### What to do
Put every line of the data below into a Markdown table with the columns Row and Line, numbering the rows and skipping blank lines. Leave the pictures out.

### Material supplied
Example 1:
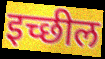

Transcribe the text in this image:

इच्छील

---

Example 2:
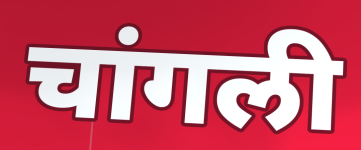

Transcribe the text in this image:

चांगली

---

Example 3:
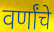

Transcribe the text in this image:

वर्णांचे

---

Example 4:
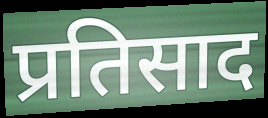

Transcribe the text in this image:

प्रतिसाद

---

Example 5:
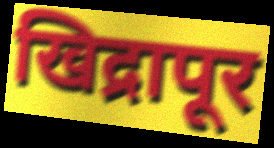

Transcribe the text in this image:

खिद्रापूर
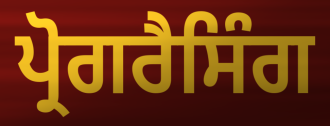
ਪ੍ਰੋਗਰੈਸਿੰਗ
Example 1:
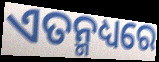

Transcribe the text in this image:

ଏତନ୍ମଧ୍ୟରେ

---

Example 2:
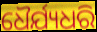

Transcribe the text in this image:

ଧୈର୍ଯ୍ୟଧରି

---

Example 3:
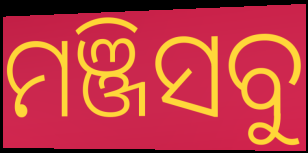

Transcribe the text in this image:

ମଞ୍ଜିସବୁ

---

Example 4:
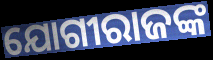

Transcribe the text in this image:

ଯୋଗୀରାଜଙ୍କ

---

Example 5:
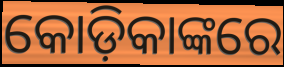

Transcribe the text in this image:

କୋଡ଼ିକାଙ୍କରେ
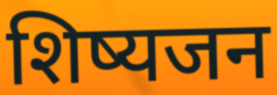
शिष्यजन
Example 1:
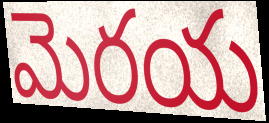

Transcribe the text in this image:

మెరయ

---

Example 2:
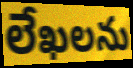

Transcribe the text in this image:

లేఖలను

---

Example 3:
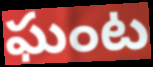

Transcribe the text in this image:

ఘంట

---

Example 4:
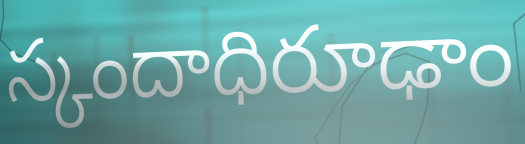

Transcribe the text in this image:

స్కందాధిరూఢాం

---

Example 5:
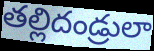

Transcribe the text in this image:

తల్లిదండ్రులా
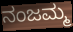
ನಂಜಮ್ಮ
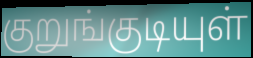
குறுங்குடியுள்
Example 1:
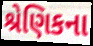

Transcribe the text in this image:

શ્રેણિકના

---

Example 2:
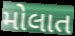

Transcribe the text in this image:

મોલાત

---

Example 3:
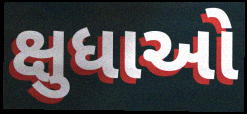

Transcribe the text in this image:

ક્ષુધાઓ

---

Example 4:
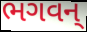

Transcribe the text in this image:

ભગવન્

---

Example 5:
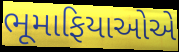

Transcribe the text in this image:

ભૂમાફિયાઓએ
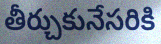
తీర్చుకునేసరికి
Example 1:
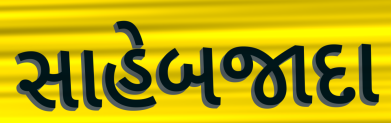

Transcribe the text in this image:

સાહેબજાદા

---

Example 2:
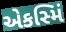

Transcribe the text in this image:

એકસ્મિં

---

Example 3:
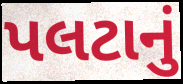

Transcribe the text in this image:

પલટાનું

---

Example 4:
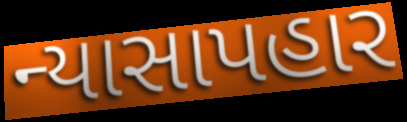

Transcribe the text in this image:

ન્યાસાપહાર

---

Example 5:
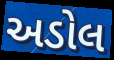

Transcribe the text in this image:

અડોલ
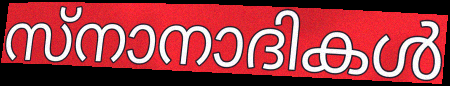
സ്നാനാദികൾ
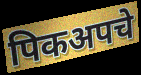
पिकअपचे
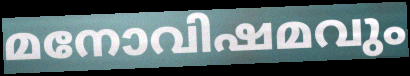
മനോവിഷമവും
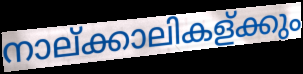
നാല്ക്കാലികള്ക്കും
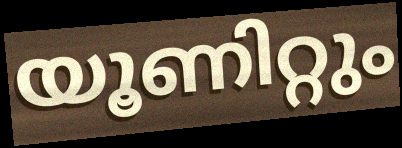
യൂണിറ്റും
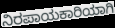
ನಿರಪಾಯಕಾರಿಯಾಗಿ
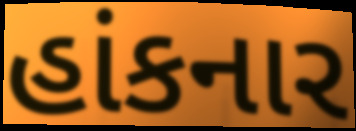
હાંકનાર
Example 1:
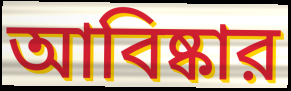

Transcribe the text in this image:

### Solution below
| Row | Line |
|---|---|
| 1 | Example 1: |
| 2 | Transcribe the text in this image: |
| 3 | इच्छील |
| 4 | --- |
| 5 | Example 2: |
| 6 | Transcribe the text in this image: |
| 7 | चांगली |
| 8 | --- |
| 9 | Example 3: |
| 10 | Transcribe the text in this image: |
| 11 | वर्णांचे |
| 12 | --- |
| 13 | Example 4: |
| 14 | Transcribe the text in this image: |
| 15 | प्रतिसाद |
| 16 | --- |
| 17 | Example 5: |
| 18 | Transcribe the text in this image: |
| 19 | खिद्रापूर |
| 20 | ਪ੍ਰੋਗਰੈਸਿੰਗ |
| 21 | Example 1: |
| 22 | Transcribe the text in this image: |
| 23 | ଏତନ୍ମଧ୍ୟରେ |
| 24 | --- |
| 25 | Example 2: |
| 26 | Transcribe the text in this image: |
| 27 | ଧୈର୍ଯ୍ୟଧରି |
| 28 | --- |
| 29 | Example 3: |
| 30 | Transcribe the text in this image: |
| 31 | ମଞ୍ଜିସବୁ |
| 32 | --- |
| 33 | Example 4: |
| 34 | Transcribe the text in this image: |
| 35 | ଯୋଗୀରାଜଙ୍କ |
| 36 | --- |
| 37 | Example 5: |
| 38 | Transcribe the text in this image: |
| 39 | କୋଡ଼ିକାଙ୍କରେ |
| 40 | शिष्यजन |
| 41 | Example 1: |
| 42 | Transcribe the text in this image: |
| 43 | మెరయ |
| 44 | --- |
| 45 | Example 2: |
| 46 | Transcribe the text in this image: |
| 47 | లేఖలను |
| 48 | --- |
| 49 | Example 3: |
| 50 | Transcribe the text in this image: |
| 51 | ఘంట |
| 52 | --- |
| 53 | Example 4: |
| 54 | Transcribe the text in this image: |
| 55 | స్కందాధిరూఢాం |
| 56 | --- |
| 57 | Example 5: |
| 58 | Transcribe the text in this image: |
| 59 | తల్లిదండ్రులా |
| 60 | ನಂಜಮ್ಮ |
| 61 | குறுங்குடியுள் |
| 62 | Example 1: |
| 63 | Transcribe the text in this image: |
| 64 | શ્રેણિકના |
| 65 | --- |
| 66 | Example 2: |
| 67 | Transcribe the text in this image: |
| 68 | મોલાત |
| 69 | --- |
| 70 | Example 3: |
| 71 | Transcribe the text in this image: |
| 72 | ક્ષુધાઓ |
| 73 | --- |
| 74 | Example 4: |
| 75 | Transcribe the text in this image: |
| 76 | ભગવન્ |
| 77 | --- |
| 78 | Example 5: |
| 79 | Transcribe the text in this image: |
| 80 | ભૂમાફિયાઓએ |
| 81 | తీర్చుకునేసరికి |
| 82 | Example 1: |
| 83 | Transcribe the text in this image: |
| 84 | સાહેબજાદા |
| 85 | --- |
| 86 | Example 2: |
| 87 | Transcribe the text in this image: |
| 88 | એકસ્મિં |
| 89 | --- |
| 90 | Example 3: |
| 91 | Transcribe the text in this image: |
| 92 | પલટાનું |
| 93 | --- |
| 94 | Example 4: |
| 95 | Transcribe the text in this image: |
| 96 | ન્યાસાપહાર |
| 97 | --- |
| 98 | Example 5: |
| 99 | Transcribe the text in this image: |
| 100 | અડોલ |
| 101 | സ്നാനാദികൾ |
| 102 | पिकअपचे |
| 103 | മനോവിഷമവും |
| 104 | നാല്ക്കാലികള്ക്കും |
| 105 | യൂണിറ്റും |
| 106 | ನಿರಪಾಯಕಾರಿಯಾಗಿ |
| 107 | હાંકનાર |
| 108 | Example 1: |
| 109 | Transcribe the text in this image: |